[[ EXERCISE DATA open ]]

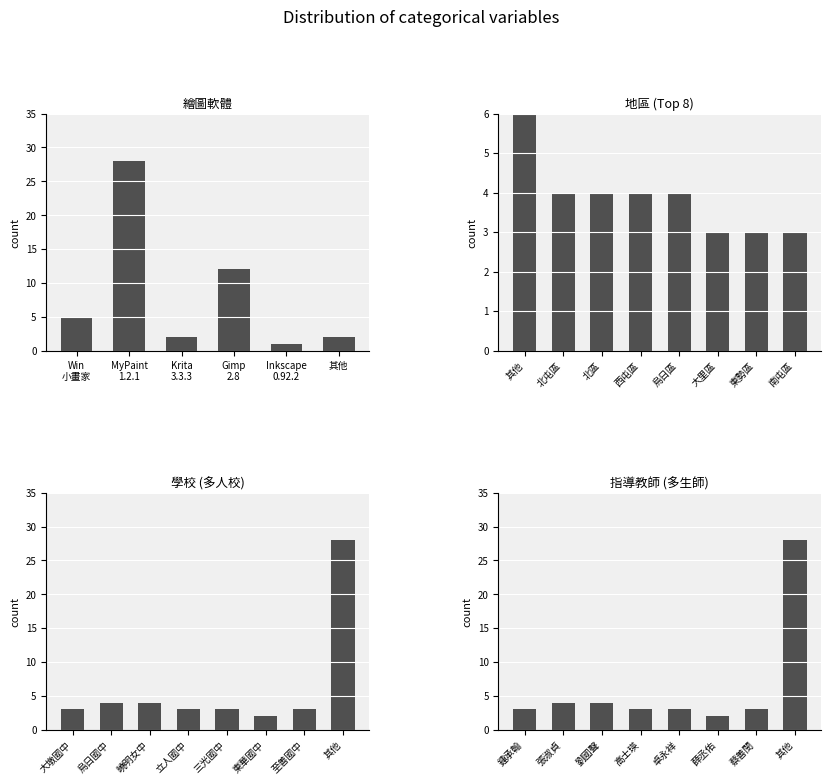

Reading right to left, extract all data points from this chart.

其他=2	Inkscape
0.92.2=1	Gimp
2.8=12	Krita
3.3.3=2	MyPaint
1.2.1=28	Win
小畫家=5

[[ EXERCISE DATA closed ]]

_PROBLEM TO WORK ON_. Reproduce every line of the listing above without alteration, omitting the picture.

_TASK ANSWER_.
Reading right to left, extract all data points from this chart.

其他=2	Inkscape
0.92.2=1	Gimp
2.8=12	Krita
3.3.3=2	MyPaint
1.2.1=28	Win
小畫家=5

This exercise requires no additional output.